After their session myself and my colleague had a long conversation with Steve and Martin who kindly agreed to let me repost some content explaining the foundations of their thinking from their website (http://www.alevelmindset.com) here:
The 5 Elements of The A Level Mindset
We think there are five key elements to success at A level. And more importantly, that these five elements can be learned. They are not gifts or genetic quirks handed down to lucky people. They that lead to success that we call the A Level Mindset.
Together, we call them VESPA. Each is as important as the other. Here they are:
V = Vision
How well do you know what you want to achieve?
E = Effort
How many hours of independent work do you do per week?
S = Systems
How do you organise your learning and time?
P = Practice
What kind of work do you do to practice your skills?
A = Attitude
How do you respond to setbacks?
That’s it. It looks pretty simple in those terms, but it’s the distillation of years of careful observations! As you think about your answers, you’ll perhaps already start to see where you feel strong, and where you need to improve.

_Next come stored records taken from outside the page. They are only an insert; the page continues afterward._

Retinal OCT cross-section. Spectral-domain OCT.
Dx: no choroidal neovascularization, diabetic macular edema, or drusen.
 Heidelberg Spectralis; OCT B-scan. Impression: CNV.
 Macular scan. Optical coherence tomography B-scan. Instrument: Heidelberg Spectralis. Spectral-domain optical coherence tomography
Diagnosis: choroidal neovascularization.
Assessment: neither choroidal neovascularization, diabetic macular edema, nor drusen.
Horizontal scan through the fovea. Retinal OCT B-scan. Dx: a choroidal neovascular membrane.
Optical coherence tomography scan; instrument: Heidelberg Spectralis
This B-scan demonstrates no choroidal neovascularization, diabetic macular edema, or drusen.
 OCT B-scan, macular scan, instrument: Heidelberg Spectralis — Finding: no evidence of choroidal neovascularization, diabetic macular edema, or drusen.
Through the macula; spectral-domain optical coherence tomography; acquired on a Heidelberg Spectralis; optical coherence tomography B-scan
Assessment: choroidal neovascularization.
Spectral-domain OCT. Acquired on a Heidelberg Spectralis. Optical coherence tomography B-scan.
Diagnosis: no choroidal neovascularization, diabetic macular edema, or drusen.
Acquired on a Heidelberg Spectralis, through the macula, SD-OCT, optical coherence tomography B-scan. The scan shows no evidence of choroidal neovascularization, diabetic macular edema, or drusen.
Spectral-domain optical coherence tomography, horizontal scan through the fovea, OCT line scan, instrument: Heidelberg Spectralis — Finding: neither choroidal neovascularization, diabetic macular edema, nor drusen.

If success is an equation, by the way, the equation isn’t this:
V + E + S + P + A = success.
V x E x S x P x A = success.
Since we realised this, and we started teaching students these five skills, we’ve seen more and more students get better and better grades. Our students outperform most other students in the country. Students get into better universities and get better jobs and we’ve been rated as one of the best school sixth forms in the country. Our students aren’t any more intelligent than the students that came before them. Instead, they have begun to learn a series of behaviours and thought processes.
If you are working in a 6th form where the outcomes being achieved are not what you would hope for and you feel that the teaching is strong then maybe it might be worth trying making use of this student book!